Espectáculos
La cruda realidad tras tres décadas de excesos desenfrenados
El músico enfrenta las consecuencias de tres décadas de excesos en una reveladora y cruda confesión.

El Olimpo del Rock y su Caída Estrepitosa
En un giro argumental que ni el más audaz guionista de telenovela habría osado plasmar, el cantante y guitarrista, Tito Fuentes, semidiós del panteón roquero mexicano, ha descendido momentáneamente del Monte Olimpo de los excesos. El integrante de la banda Molotov, aquel grupo que predicaba anarquía con la ferocidad de un panfleto universitario, ha reaparecido para confesar que, oh sorpresa, vivir como un mariscal de campo en la batalla de la degeneración tiene sus consecuencias.
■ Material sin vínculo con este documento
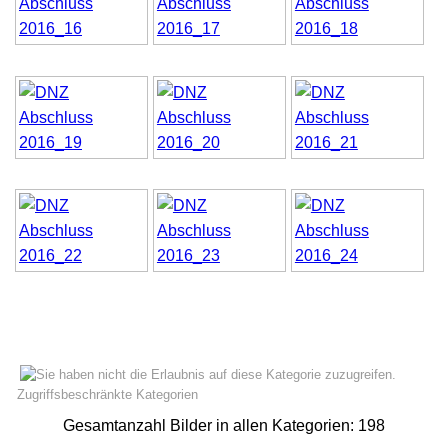
Start
Zurück
Weiter
Ende
Zugriffsbeschränkte Kategorien
Gesamtanzahl Bilder in allen Kategorien: 198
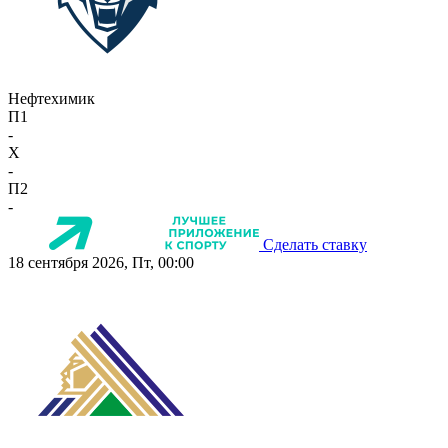
Нефтехимик
П1
-
X
-
П2
-
Сделать ставку
18 сентября 2026, Пт, 00:00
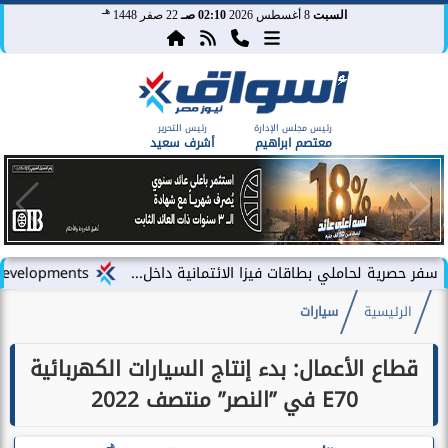
هـ
السبت
8 أغسطس 2026
02:10 صـ
22 صفر 1448
رئيس مجلس الإدارة
رئيس التحرير
معتصم ابراهيم
أشرف سعيد
حاملي بطاقات فيزا الائتمانية داخل...
LARZ Developments تطلق رؤيتها الجديدة لتقديم مفهوم متكامل للتطوير العقاري في مصر
الرئيسية
سيارات
قطاع الأعمال: بدء إنتاج السيارات الكهربائية
E70 في ”النصر” منتصف 2022
هـ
En una entrevista para Playboy México, publicación célebre por su riguroso periodismo de investigación entre desnudos, el músico realizó una confesión que sacudió los cimientos de la industria: resulta que después de 30 años haciendo lo que se le dio la gana, el cuerpo humano tiende a presentar una factura. Una revelación tan impactante como descubrir que el fuego quema.
El artista, cuyo estilo de vida del rock lo llevó a considerar el cuidado personal como una debilidad burguesa, ha sido sometido a la friolera de 11 cirugías. Once intervenciones quirúrgicas, un número que rivaliza con la cantidad de discos de una banda de punk cualquiera. La ironía es sublime: el mismo sistema médico capitalista que su música tantas veces denostó ha sido su tablón de salvación.
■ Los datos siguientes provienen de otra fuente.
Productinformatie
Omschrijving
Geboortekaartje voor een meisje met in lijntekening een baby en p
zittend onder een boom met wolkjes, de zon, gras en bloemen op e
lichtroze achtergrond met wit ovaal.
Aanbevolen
El clímax de esta tragicomedia moderna llegó con un coma inducido, un viaje gratuito al más allá que la seguridad social no suele cubrir. “Estuve muerto en vida dos días y medio”, declaró el músico, proporcionando la metáfora perfecta para describir el estado de la cultura pop actual. Despertar de ese letargo fue, al parecer, más impactante que escuchar su propia música con resaca.
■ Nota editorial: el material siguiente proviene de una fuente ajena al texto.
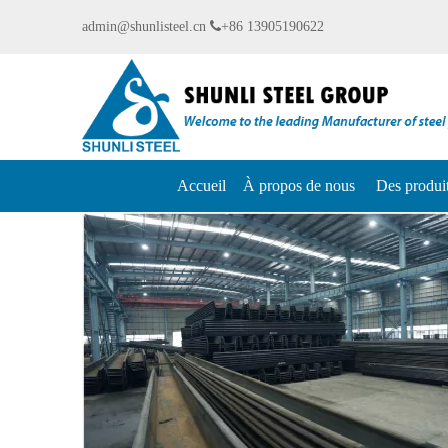
admin@shunlisteel.cn

+86 13905190622
Accueil
À propos de nous
Des produi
La declaración más deliciosamente absurda de todas: “Molotov, al final, es parte de mi vida, los conozco antes que a mi familia”. He aquí la sagrada trinidad del rockstar: los compañeros de banda, las adicciones y el ego, una familia disfuncional donde las reuniones suelen terminar en el hospital.
Así, el profeta de la irreverencia se encuentra en un exilio forzoso, sanando las heridas de una guerra que él mismo declaró contra su propio organismo. Una parábola moderna sobre el precio de la rebeldía cuando la factura de la juventud eterna llega con intereses compuestos. El mundo espera, con morbo educado, el regreso del hijo pródigo del caos organizado.